Fray Jorge Peixoto se despidió de Olavarría en una misa multitudinaria

Tras su paso por la ciudad, Fray Jorge Peixoto celebró su misa de despedida este miércoles a las 20 horas en la Iglesia San Francisco de Pueblo Nuevo. Ante una numerosa comunidad que colmó el templo para agradecer su labor pastoral, el religioso compartió su última ceremonia antes de trasladarse a la localidad de Moreno, provincia de Buenos Aires. Allí, el próximo 20 de enero, cumplirá 50 años desde su ordenación en la orden franciscana al servicio de Dios.

Durante su homilía, Peixoto destacó que despedirse significa «salir a caminar» y pidió permiso a la comunidad para emprender este nuevo viaje. Al reflexionar sobre su paso por la ciudad, señaló los proyectos compartidos: «Hoy puedo comprobar que hay sueños muy humanos. En Guadalupe tuvimos el sueño de la comunidad paraguaya integrada; tuvimos el sueño de los muchachos que están en el consumo y de las familias desgraciadas por las adicciones; tuvimos el sueño de las cooperativas de los trabajadores».

El fraile subrayó que la vida es un viaje constante y que la misión debe realizarse con gratitud: «No le tengas miedo a las despedidas, a ponerte a caminar… la vida es un viaje y en el viaje de la vida yo cambié un montón de cosas», expresó. Asimismo, instó a los presentes a no quedar atrapados en el pasado para poder seguir construyendo en comunidad.

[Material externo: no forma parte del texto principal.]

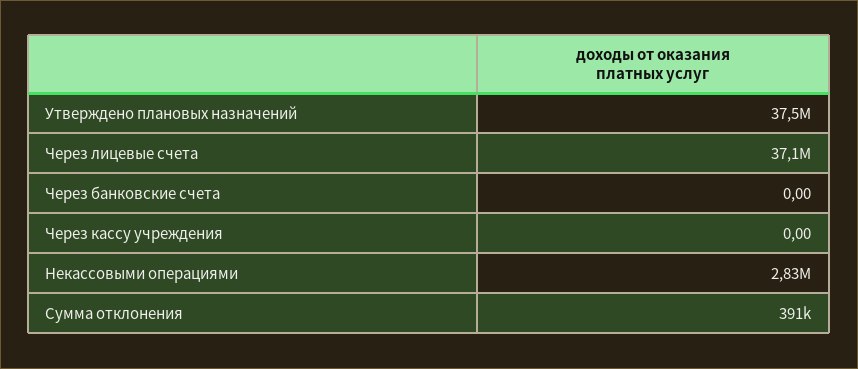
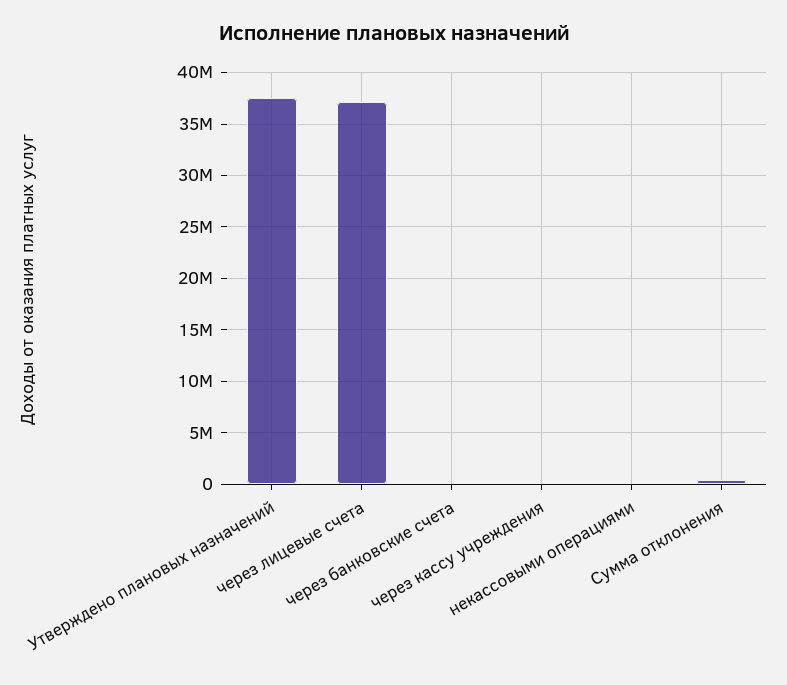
Некассовыми операциями: 2830000 -> 0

Por otro lado, en su reciente paso por el ciclo de entrevistas CoNverSo, el religioso profundizó en su identidad como «cura callejero», concepto que marcó su impronta en Olavarría. Definió la calle como un espacio sagrado que permite «humanizar y liberar» al salir de las estructuras institucionales para encontrarse con la realidad social.

En dicha entrevista, Peixoto resaltó su compromiso con sectores vulnerables, mencionando el trabajo con las cooperativas del MTE en el relleno sanitario y la labor del «Grupo de Esperanza» con familias afectadas por las drogas. Al respecto, dejó una definición saliente: «Se sigue viendo al adicto como un enfermo individual y no como un enfermo social», cuestionando la falta de un abordaje comunitario integral. Finalmente, rescató la figura de Fray Romeo, aunque propuso la necesidad de un «Romeo sinodal», donde el protagonismo no recaiga en una sola persona sino en un movimiento colectivo volcado hacia la justicia y la fraternidad.